_Quoted passage_.
Richard Teng, co-CEO of Binance, the world's largest cryptocurrency exchange, revealed significant figures today (July 10, 2026). He disclosed that 70% of withdrawals by EU users following Binance's service suspension moved to private wallets rather than regulated exchanges.

According to detailed metrics released by CEO Richard Teng, only 30% of users who moved their assets after Binance's service restrictions chose platforms holding a MiCA license. The remaining 70% were confirmed to have transferred their assets to personal hardware wallets or non-custodial wallets, which are beyond the direct supervision of regulatory authorities. This result overturns the industry's general expectation that users would migrate to institutional exchanges.

We expected users to move to regulated environments, but the majority chose to maintain direct control over their assets. This suggests that as regulation tightens, users increasingly prefer decentralized solutions.

This phenomenon poses a significant question regarding the 'buildable supervised ecosystem' that MiCA aimed for. Despite imposing strict security and asset segregation obligations for investor protection, the majority of users chose individual control over their assets rather than the institutional safety net. Looking at the proportion of where funds leaving Binance headed reveals the market sentiment clearly.

Regulatory Cliff: Why Binance Suspended Services

Binance chose a strategic shift in the European market by officially withdrawing its MiCA license application submitted to the Hellenic Capital Market Commission (HCMC) on June 24, 2026. At the time, Binance cited the slow approval process of the Greek authorities as the reason, but this ultimately led to a service suspension aligned with the July 1 deadline. The key timeline Binance followed from license withdrawal to service suspension is as follows:

  • Restrictions on new spot orders and deposits
  • Suspension of new user registrations
  • Termination of Binance Earn and staking services
  • Suspension of virtual asset service provision in major countries such as France

Competitors who had already secured licenses, such as Coinbase, Kraken, and OKX, moved quickly to fill the void created by Binance's service suspension. They attempted to expand their market share by running various promotions to attract departing Binance customers. However, according to CEO Teng's announcement, the volume absorbed by these licensed platforms amounted to only about one-third of the total outflow, falling short of expectations.

_Activity_. According to the passage on Binance's EU service suspension, which authority received the MiCA license application that Binance withdrew? The items that follow come from a separate source.

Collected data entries
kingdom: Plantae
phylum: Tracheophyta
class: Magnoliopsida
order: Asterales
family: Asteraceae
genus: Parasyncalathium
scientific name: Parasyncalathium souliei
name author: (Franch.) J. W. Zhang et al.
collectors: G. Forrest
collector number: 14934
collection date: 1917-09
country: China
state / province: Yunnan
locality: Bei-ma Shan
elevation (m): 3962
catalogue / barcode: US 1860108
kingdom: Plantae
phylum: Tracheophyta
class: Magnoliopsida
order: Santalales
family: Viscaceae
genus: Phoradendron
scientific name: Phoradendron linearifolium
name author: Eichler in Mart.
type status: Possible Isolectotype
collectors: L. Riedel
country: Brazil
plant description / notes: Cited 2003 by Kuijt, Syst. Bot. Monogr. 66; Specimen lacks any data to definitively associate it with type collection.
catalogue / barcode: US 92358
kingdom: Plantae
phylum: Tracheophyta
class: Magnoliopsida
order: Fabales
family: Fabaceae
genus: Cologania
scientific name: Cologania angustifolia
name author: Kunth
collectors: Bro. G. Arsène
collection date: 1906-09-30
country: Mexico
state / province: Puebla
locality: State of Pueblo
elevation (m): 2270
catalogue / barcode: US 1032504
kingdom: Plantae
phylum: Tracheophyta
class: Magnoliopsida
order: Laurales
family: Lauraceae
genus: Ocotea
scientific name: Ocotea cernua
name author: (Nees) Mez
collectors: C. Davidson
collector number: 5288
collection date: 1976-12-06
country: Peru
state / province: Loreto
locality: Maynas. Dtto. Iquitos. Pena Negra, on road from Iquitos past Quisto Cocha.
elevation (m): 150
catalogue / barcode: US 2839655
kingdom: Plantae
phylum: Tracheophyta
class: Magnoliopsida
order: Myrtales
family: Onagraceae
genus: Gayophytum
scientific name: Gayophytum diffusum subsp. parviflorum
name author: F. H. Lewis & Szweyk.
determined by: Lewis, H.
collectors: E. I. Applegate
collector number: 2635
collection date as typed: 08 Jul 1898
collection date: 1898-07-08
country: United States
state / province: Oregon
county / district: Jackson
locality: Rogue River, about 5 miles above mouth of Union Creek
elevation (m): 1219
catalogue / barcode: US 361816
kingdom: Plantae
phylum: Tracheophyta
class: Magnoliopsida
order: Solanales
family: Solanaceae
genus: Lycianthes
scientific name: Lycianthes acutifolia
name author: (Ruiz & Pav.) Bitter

_Written reply_. The Hellenic Capital Market Commission (HCMC)